**EXERCISE INSTRUCTIONS:** Could you output exactly the lines from the one containing "Figure 5. Kayser–Fleischer" through the end of the records below, and nothing more?

------------------------------------------------------------

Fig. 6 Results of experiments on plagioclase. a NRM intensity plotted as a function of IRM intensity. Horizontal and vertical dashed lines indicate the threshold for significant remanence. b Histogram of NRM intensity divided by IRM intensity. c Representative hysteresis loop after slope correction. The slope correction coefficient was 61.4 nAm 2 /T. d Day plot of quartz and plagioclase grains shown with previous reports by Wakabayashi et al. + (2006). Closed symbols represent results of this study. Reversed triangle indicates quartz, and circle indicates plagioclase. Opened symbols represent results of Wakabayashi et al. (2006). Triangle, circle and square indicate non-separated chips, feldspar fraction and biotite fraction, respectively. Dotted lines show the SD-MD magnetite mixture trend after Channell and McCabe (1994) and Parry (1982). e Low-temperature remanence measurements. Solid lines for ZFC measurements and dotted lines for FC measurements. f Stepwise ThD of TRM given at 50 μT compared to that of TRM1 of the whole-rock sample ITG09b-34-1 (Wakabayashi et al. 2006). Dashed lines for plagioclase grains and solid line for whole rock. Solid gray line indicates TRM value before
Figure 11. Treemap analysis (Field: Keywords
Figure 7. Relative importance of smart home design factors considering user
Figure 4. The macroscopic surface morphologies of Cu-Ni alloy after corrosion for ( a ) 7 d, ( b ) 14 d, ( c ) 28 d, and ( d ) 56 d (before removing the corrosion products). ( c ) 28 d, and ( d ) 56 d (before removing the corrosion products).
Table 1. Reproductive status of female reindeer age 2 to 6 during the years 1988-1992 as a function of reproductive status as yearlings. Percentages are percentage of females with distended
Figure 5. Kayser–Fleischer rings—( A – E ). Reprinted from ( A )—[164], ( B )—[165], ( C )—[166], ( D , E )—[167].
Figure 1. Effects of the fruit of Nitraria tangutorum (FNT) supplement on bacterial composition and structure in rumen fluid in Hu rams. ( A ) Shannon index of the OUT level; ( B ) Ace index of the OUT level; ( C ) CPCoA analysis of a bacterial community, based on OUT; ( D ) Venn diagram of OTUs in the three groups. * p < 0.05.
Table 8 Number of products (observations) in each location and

------------------------------------------------------------

**RESPONSE FOR THIS EXERCISE:**
Figure 5. Kayser–Fleischer rings—( A – E ). Reprinted from ( A )—[164], ( B )—[165], ( C )—[166], ( D , E )—[167].
Figure 1. Effects of the fruit of Nitraria tangutorum (FNT) supplement on bacterial composition and structure in rumen fluid in Hu rams. ( A ) Shannon index of the OUT level; ( B ) Ace index of the OUT level; ( C ) CPCoA analysis of a bacterial community, based on OUT; ( D ) Venn diagram of OTUs in the three groups. * p < 0.05.
Table 8 Number of products (observations) in each location and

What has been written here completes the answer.